- Data extract:
──────────────────────────────

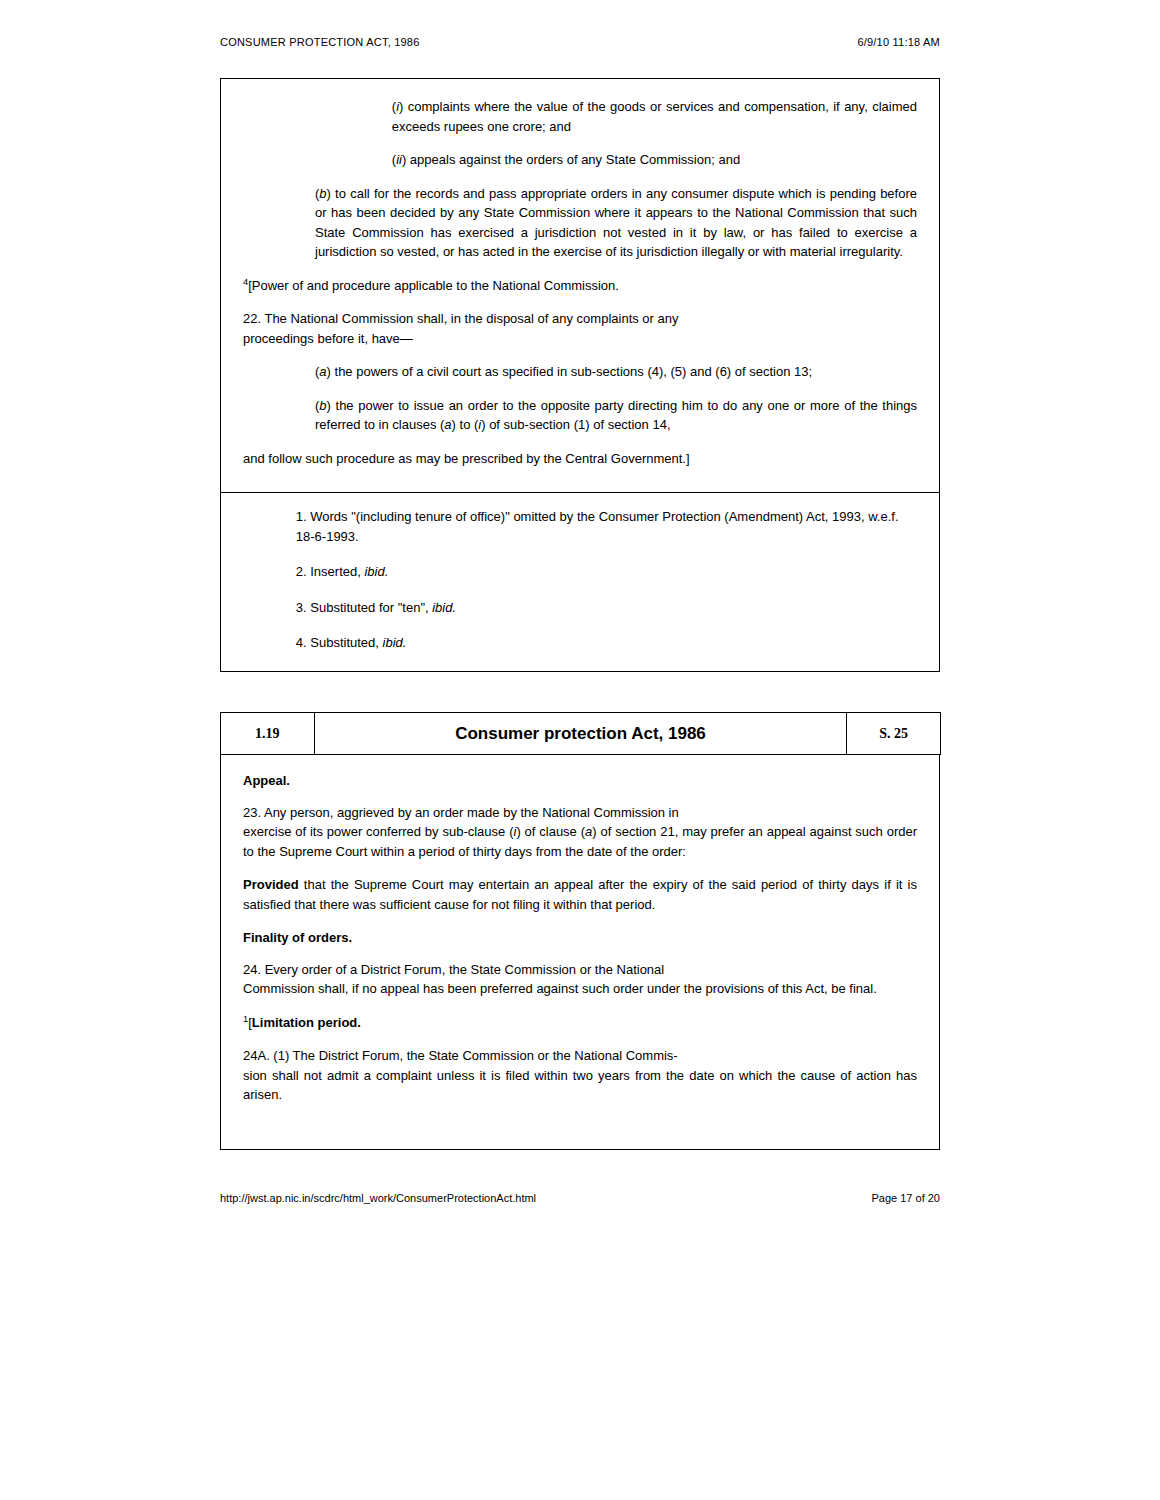Consumer Protection Act, 1986
6/9/10 11:18 AM
(i) complaints where the value of the goods or services and compensation, if any, claimed exceeds rupees one crore; and
(ii) appeals against the orders of any State Commission; and
(b) to call for the records and pass appropriate orders in any consumer dispute which is pending before or has been decided by any State Commission where it appears to the National Commission that such State Commission has exercised a jurisdiction not vested in it by law, or has failed to exercise a jurisdiction so vested, or has acted in the exercise of its jurisdiction illegally or with material irregularity.
4[Power of and procedure applicable to the National Commission.
22. The National Commission shall, in the disposal of any complaints or any
proceedings before it, have—
(a) the powers of a civil court as specified in sub-sections (4), (5) and (6) of section 13;
(b) the power to issue an order to the opposite party directing him to do any one or more of the things referred to in clauses (a) to (i) of sub-section (1) of section 14,
and follow such procedure as may be prescribed by the Central Government.]
1. Words "(including tenure of office)" omitted by the Consumer Protection (Amendment) Act, 1993, w.e.f. 18-6-1993.
2. Inserted, ibid.
3. Substituted for "ten", ibid.
4. Substituted, ibid.
1.19
Consumer protection Act, 1986
S. 25
Appeal.
23. Any person, aggrieved by an order made by the National Commission in
exercise of its power conferred by sub-clause (i) of clause (a) of section 21, may prefer an appeal against such order to the Supreme Court within a period of thirty days from the date of the order:
Provided that the Supreme Court may entertain an appeal after the expiry of the said period of thirty days if it is satisfied that there was sufficient cause for not filing it within that period.
Finality of orders.
24. Every order of a District Forum, the State Commission or the National
Commission shall, if no appeal has been preferred against such order under the provisions of this Act, be final.
1[Limitation period.
24A. (1) The District Forum, the State Commission or the National Commis-
sion shall not admit a complaint unless it is filed within two years from the date on which the cause of action has arisen.
http://jwst.ap.nic.in/scdrc/html_work/ConsumerProtectionAct.html
Page 17 of 20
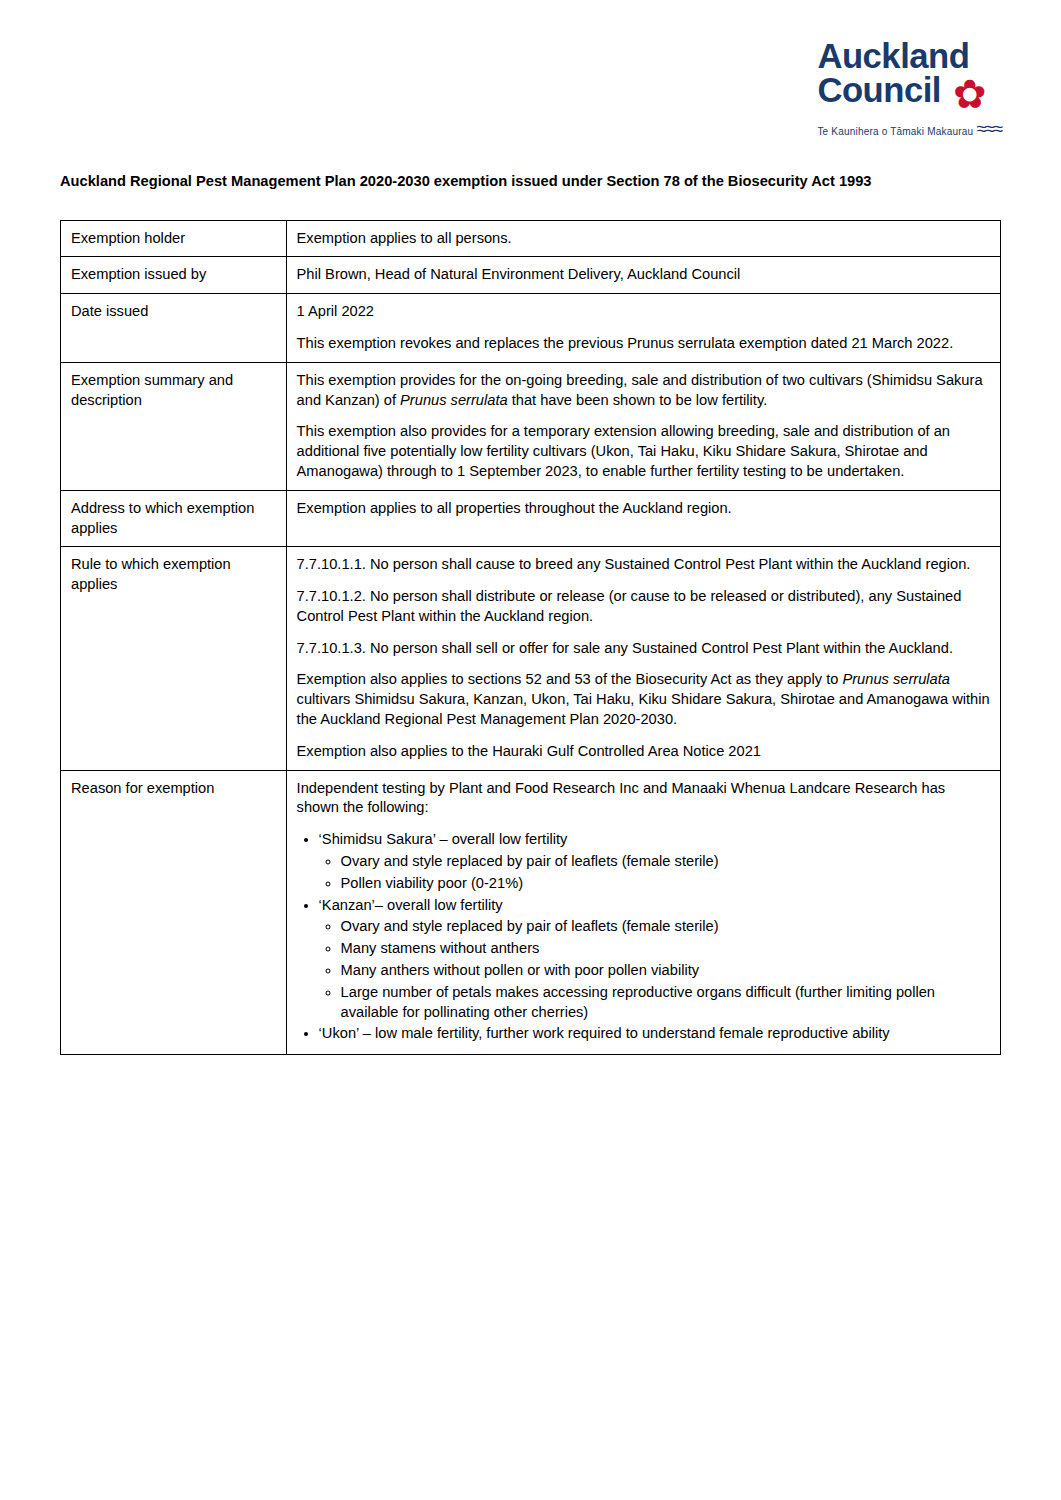Auckland
Council✿
Te Kaunihera o Tāmaki Makaurau ≈≈≈
Auckland Regional Pest Management Plan 2020-2030 exemption issued under Section 78 of the Biosecurity Act 1993
| Exemption holder | Exemption applies to all persons. |
| Exemption issued by | Phil Brown, Head of Natural Environment Delivery, Auckland Council |
| Date issued | 1 April 2022 This exemption revokes and replaces the previous Prunus serrulata exemption dated 21 March 2022. |
| Exemption summary and description | This exemption provides for the on-going breeding, sale and distribution of two cultivars (Shimidsu Sakura and Kanzan) of Prunus serrulata that have been shown to be low fertility. This exemption also provides for a temporary extension allowing breeding, sale and distribution of an additional five potentially low fertility cultivars (Ukon, Tai Haku, Kiku Shidare Sakura, Shirotae and Amanogawa) through to 1 September 2023, to enable further fertility testing to be undertaken. |
| Address to which exemption applies | Exemption applies to all properties throughout the Auckland region. |
| Rule to which exemption applies | 7.7.10.1.1. No person shall cause to breed any Sustained Control Pest Plant within the Auckland region. 7.7.10.1.2. No person shall distribute or release (or cause to be released or distributed), any Sustained Control Pest Plant within the Auckland region. 7.7.10.1.3. No person shall sell or offer for sale any Sustained Control Pest Plant within the Auckland. Exemption also applies to sections 52 and 53 of the Biosecurity Act as they apply to Prunus serrulata cultivars Shimidsu Sakura, Kanzan, Ukon, Tai Haku, Kiku Shidare Sakura, Shirotae and Amanogawa within the Auckland Regional Pest Management Plan 2020-2030. Exemption also applies to the Hauraki Gulf Controlled Area Notice 2021 |
| Reason for exemption | Independent testing by Plant and Food Research Inc and Manaaki Whenua Landcare Research has shown the following: ‘Shimidsu Sakura’ – overall low fertility Ovary and style replaced by pair of leaflets (female sterile) Pollen viability poor (0-21%) ‘Kanzan’– overall low fertility Ovary and style replaced by pair of leaflets (female sterile) Many stamens without anthers Many anthers without pollen or with poor pollen viability Large number of petals makes accessing reproductive organs difficult (further limiting pollen available for pollinating other cherries) ‘Ukon’ – low male fertility, further work required to understand female reproductive ability |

──────────────────────────────

- What is needed:
Once the pictures are set aside, write out each record exactly.

- Your response:
Consumer Protection Act, 1986
6/9/10 11:18 AM
(i) complaints where the value of the goods or services and compensation, if any, claimed exceeds rupees one crore; and
(ii) appeals against the orders of any State Commission; and
(b) to call for the records and pass appropriate orders in any consumer dispute which is pending before or has been decided by any State Commission where it appears to the National Commission that such State Commission has exercised a jurisdiction not vested in it by law, or has failed to exercise a jurisdiction so vested, or has acted in the exercise of its jurisdiction illegally or with material irregularity.
4[Power of and procedure applicable to the National Commission.
22. The National Commission shall, in the disposal of any complaints or any
proceedings before it, have—
(a) the powers of a civil court as specified in sub-sections (4), (5) and (6) of section 13;
(b) the power to issue an order to the opposite party directing him to do any one or more of the things referred to in clauses (a) to (i) of sub-section (1) of section 14,
and follow such procedure as may be prescribed by the Central Government.]
1. Words "(including tenure of office)" omitted by the Consumer Protection (Amendment) Act, 1993, w.e.f. 18-6-1993.
2. Inserted, ibid.
3. Substituted for "ten", ibid.
4. Substituted, ibid.
1.19
Consumer protection Act, 1986
S. 25
Appeal.
23. Any person, aggrieved by an order made by the National Commission in
exercise of its power conferred by sub-clause (i) of clause (a) of section 21, may prefer an appeal against such order to the Supreme Court within a period of thirty days from the date of the order:
Provided that the Supreme Court may entertain an appeal after the expiry of the said period of thirty days if it is satisfied that there was sufficient cause for not filing it within that period.
Finality of orders.
24. Every order of a District Forum, the State Commission or the National
Commission shall, if no appeal has been preferred against such order under the provisions of this Act, be final.
1[Limitation period.
24A. (1) The District Forum, the State Commission or the National Commis-
sion shall not admit a complaint unless it is filed within two years from the date on which the cause of action has arisen.
http://jwst.ap.nic.in/scdrc/html_work/ConsumerProtectionAct.html
Page 17 of 20
Auckland
Council✿
Te Kaunihera o Tāmaki Makaurau ≈≈≈
Auckland Regional Pest Management Plan 2020-2030 exemption issued under Section 78 of the Biosecurity Act 1993
| Exemption holder | Exemption applies to all persons. |
| Exemption issued by | Phil Brown, Head of Natural Environment Delivery, Auckland Council |
| Date issued | 1 April 2022 This exemption revokes and replaces the previous Prunus serrulata exemption dated 21 March 2022. |
| Exemption summary and description | This exemption provides for the on-going breeding, sale and distribution of two cultivars (Shimidsu Sakura and Kanzan) of Prunus serrulata that have been shown to be low fertility. This exemption also provides for a temporary extension allowing breeding, sale and distribution of an additional five potentially low fertility cultivars (Ukon, Tai Haku, Kiku Shidare Sakura, Shirotae and Amanogawa) through to 1 September 2023, to enable further fertility testing to be undertaken. |
| Address to which exemption applies | Exemption applies to all properties throughout the Auckland region. |
| Rule to which exemption applies | 7.7.10.1.1. No person shall cause to breed any Sustained Control Pest Plant within the Auckland region. 7.7.10.1.2. No person shall distribute or release (or cause to be released or distributed), any Sustained Control Pest Plant within the Auckland region. 7.7.10.1.3. No person shall sell or offer for sale any Sustained Control Pest Plant within the Auckland. Exemption also applies to sections 52 and 53 of the Biosecurity Act as they apply to Prunus serrulata cultivars Shimidsu Sakura, Kanzan, Ukon, Tai Haku, Kiku Shidare Sakura, Shirotae and Amanogawa within the Auckland Regional Pest Management Plan 2020-2030. Exemption also applies to the Hauraki Gulf Controlled Area Notice 2021 |
| Reason for exemption | Independent testing by Plant and Food Research Inc and Manaaki Whenua Landcare Research has shown the following: ‘Shimidsu Sakura’ – overall low fertility Ovary and style replaced by pair of leaflets (female sterile) Pollen viability poor (0-21%) ‘Kanzan’– overall low fertility Ovary and style replaced by pair of leaflets (female sterile) Many stamens without anthers Many anthers without pollen or with poor pollen viability Large number of petals makes accessing reproductive organs difficult (further limiting pollen available for pollinating other cherries) ‘Ukon’ – low male fertility, further work required to understand female reproductive ability |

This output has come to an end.